PFC decoded - #31

Is active better than passive? Not if you’re a submarine, and Dan Rutter believes it’s the same with PSUs.

So you're shopping for a new PC power supply unit (PSU), and along with outrageous wattage ratings, multiple fans, funky cables, gold-plated connectors and little lights, some of them have 'Power Factor Correction' (PFC).

What the heck, I hear you ask, is that?

A PC PSU doesn't have to have PFC, but practically all of them do these days. Most PSUs have passive PFC; fancier models have active PFC.

Active PFC, your friendly shiny-suited PC salesman may explain, is more efficient. He may also say that it'll save you money on your electricity bill.
This is not true.

PFC is, essentially, what you do to complex alternating current (AC) loads (like switch-mode PC power supplies) to make them act more like simple loads (like toasters).

Simple 'resistive' loads draw their maximum current at the points in the AC cycle when there's the maximum voltage across them. When the voltage reverses during each oscillation, so does the current. If you multiply the root-mean-square (RMS) voltage and the RMS current of a simple AC circuit like this, you get the power being drawn, in watts. Simple.

Complex AC loads are not nearly this simple. Their current draw doesn't follow the voltage; it's out of sync. This is because the load is capacitive or inductive – 'reactive'. Reactive loads can even be both capacitive and inductive, in different mixtures over time.

The more complex a load is, the more out of sync the current will be with the voltage, and the worse the device's 'power factor' will be. The worse the power factor, the more apparent AC power you'll need to run it.

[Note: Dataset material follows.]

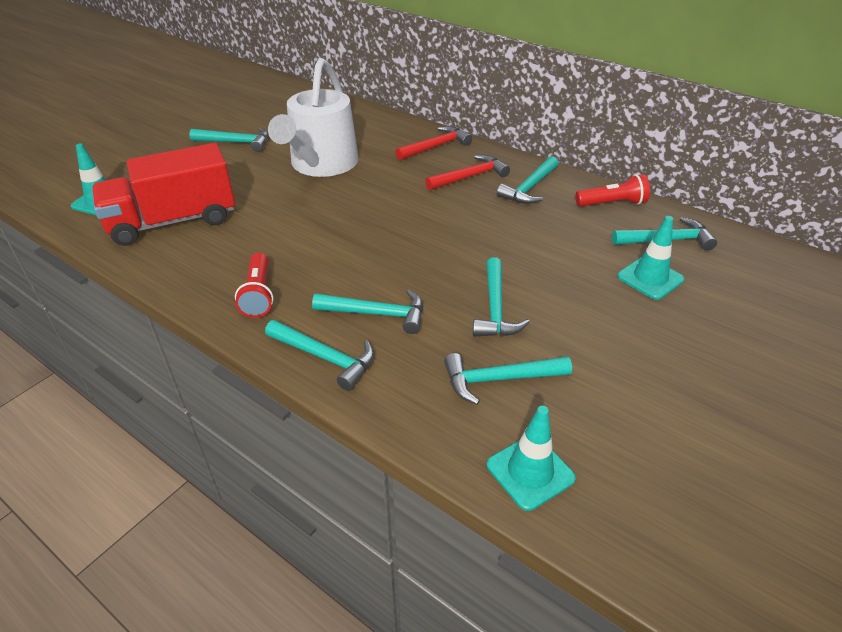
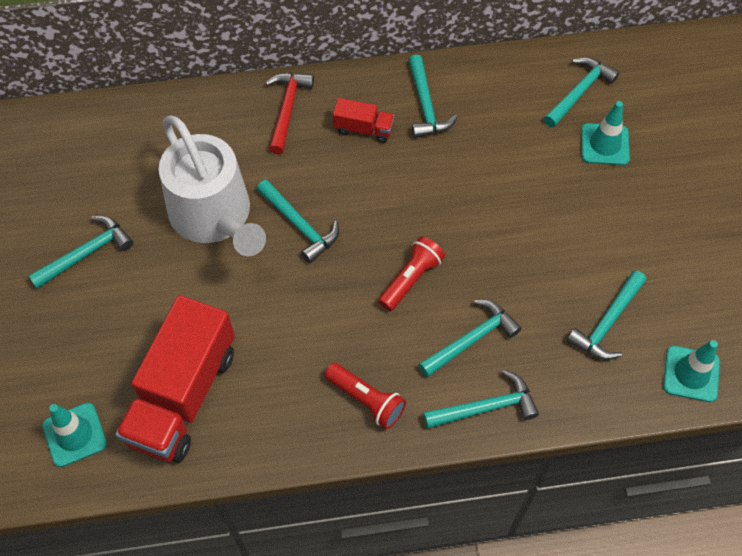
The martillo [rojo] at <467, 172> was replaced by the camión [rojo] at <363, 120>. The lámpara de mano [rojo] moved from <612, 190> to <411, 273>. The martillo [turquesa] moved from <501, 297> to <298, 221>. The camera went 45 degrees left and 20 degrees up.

Multiplying a reactive load's RMS voltage and RMS current will give you the apparent power in volt-amps (VA, which you may remember seeing on the spec sheets for uninterruptible power supplies), not the real power. Power equals VA times power factor.

Proper power meters, like the induction wheel meters that the electricity company uses to figure out how much you owe them, are meant to measure true power, not apparent power. The meters compensate for differences in phase between voltage and current. How well they do that is a topic for animated discussion among people who seldom have anything better to do on a Saturday night, particularly seeing as mere 'phase' isn't actually an adequate description for the differences between the non-sinusoidal waveforms that lousy power factors create. But the meters do more or less get it right.

So it doesn't matter much how bad the power factor of your various appliances is, at least as far as a domestic electricity bill goes.

The apparent power involves real current flow, though. A 1,000VA device with a power factor of 0.5 may only be drawing 500 watts, but it'll be causing as much current to flow through the wires as a real 1,000W device.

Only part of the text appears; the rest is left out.